As I drove across the great state of Kansas in 2006, I picked up a copy of the Kansas Visitors Guide. It featured this recipe by Karen Pendleton who has a produce stand with her husband John just east of Lawrence, Kansas. see http://www.pendletons.com/
This is Karen's recipe for Pendleton's Spiced Rhubarb Cake
For the cake you will need: 1/2 cup boiling water, 2 cups fresh finely chopped rhubarb, 2 cups flour, 1 1/2 cups sugar,1 1/4 tsp baking soda, 1 tsp salt, 1 tsp ground cinnamon, 1/2 tsp ground nutmeg, 1/4 tsp ground cloves or ground ginger, 3 eggs, 1/2 cooking oil, 1 tsp vanilla, 1 cup finely chopped pecans
In a large mixing bowl, pour boiling water over chopped rhubarb. Meanwhile, grease and flour 2 cake pans (8" rounds)

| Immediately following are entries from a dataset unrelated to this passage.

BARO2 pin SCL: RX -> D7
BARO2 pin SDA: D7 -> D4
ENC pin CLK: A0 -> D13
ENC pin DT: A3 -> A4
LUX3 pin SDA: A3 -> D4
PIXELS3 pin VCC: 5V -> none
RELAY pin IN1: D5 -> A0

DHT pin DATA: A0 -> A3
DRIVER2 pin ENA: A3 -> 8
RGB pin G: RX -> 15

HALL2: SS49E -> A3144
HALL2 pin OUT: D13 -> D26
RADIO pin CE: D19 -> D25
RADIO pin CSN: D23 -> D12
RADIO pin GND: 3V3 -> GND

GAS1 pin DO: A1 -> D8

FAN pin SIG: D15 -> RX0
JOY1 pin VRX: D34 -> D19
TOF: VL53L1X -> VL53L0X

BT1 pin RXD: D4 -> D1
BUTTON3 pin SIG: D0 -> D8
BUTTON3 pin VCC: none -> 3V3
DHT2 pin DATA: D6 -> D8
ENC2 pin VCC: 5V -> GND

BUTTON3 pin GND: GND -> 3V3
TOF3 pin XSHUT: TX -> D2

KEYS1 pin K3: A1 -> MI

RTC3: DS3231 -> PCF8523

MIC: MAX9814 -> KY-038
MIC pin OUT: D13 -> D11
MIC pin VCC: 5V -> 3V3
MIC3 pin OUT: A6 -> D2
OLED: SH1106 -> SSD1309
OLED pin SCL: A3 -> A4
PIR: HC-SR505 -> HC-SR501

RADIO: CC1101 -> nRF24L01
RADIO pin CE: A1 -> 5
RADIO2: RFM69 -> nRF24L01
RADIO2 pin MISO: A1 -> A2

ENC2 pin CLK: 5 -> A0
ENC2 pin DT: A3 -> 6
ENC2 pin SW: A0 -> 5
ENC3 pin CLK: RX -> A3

For the cake: In a medium bowl, combine flour, sugar, baking soda, salt, cinnamon, nutmeg and cloves. add flour mix to rhubarb mix. Beat with mixer on low for 1 minute. In a small bowl,combine eggs, oil and vanilla. Add egg mix to flour mix. Beat, stir in 1/4 cup of pecans. Pour batter into prepared pans and bake 350 degrees for 25 minutes. When cooled- frost with recipe below:
Frosting: 4 oz of softened cream cheese, 1/2 stick butter, 1 tsp vanilla and 2 cups of powdered sugar (after mixing these add 1 more cup of powdered sugar - thin with a little milk if too thick to spread!
When I baked this cake - the smell was heavenly! I put a drop of red food coloring in the icing to make it pink!